The group had suffered from PTSD for an average length of 17.8 years, and 68 percent of the study’s patients no longer had PTSD conditions one year following treatment, according to phase 2 trials conducted by MAPS. The results of the study are still being prepared for submission in a peer reviewed journal, but obtaining the FDA’s good graces to continue to phase 3 trials is a major step toward making MDMA a viable option for people with PTSD.
“Now that we have an agreement with FDA, we are ready to start negotiations with the European Medicines Agency,” Rick Doblin, executive director of Multidisciplinary Association for Psychedelic Studies, said in a release.
In phase 3, 200 to 300 patients from the US, Israel and Canada will receive either a placebo or MDMA during psychotherapy sessions on three occasions over a 12-week treatment period. The trials are slated to begin in spring of 2018.

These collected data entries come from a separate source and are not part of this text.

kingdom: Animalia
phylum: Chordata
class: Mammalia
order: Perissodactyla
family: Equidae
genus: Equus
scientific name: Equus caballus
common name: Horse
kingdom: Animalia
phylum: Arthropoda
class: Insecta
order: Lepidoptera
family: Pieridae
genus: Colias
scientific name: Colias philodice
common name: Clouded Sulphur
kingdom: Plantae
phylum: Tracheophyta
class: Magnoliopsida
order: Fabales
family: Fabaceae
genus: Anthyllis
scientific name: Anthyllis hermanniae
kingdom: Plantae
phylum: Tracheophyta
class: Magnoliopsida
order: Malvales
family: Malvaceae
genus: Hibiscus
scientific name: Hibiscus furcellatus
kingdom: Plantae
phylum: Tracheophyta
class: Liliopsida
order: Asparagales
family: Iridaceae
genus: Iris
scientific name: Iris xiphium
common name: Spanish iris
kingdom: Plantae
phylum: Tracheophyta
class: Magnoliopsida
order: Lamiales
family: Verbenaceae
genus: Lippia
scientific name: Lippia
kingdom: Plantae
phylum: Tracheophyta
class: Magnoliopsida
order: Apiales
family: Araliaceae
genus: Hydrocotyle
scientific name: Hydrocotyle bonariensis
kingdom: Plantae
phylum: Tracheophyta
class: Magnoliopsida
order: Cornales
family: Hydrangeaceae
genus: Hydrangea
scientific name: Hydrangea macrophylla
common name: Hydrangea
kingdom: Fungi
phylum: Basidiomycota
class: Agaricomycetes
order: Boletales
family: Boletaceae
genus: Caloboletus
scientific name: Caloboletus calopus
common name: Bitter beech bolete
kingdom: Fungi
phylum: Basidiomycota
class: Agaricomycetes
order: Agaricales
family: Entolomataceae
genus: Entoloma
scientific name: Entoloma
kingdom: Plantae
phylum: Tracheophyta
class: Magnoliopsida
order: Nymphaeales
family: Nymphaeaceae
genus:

PTSD is often associated with soldiers returning from war, but it occurs in people who have suffered a range of traumatic experiences, including terror attacks, life-threatening accidents, sexual assault or natural disasters, according to the Department of Veteran Affairs.
Roughly eight in 100 Americans experience PTSD, while 30 in 100 US troops deployed to combat theaters experience the condition at some point, according to government data.
Breakthrough therapies entered the US legal code in 2012 with the passage of the Food and Drug Administration Safety and Innovation Act. Section 901 of the measure provides the government the authority to designate certain pharmaceuticals for expedited development and FDA review.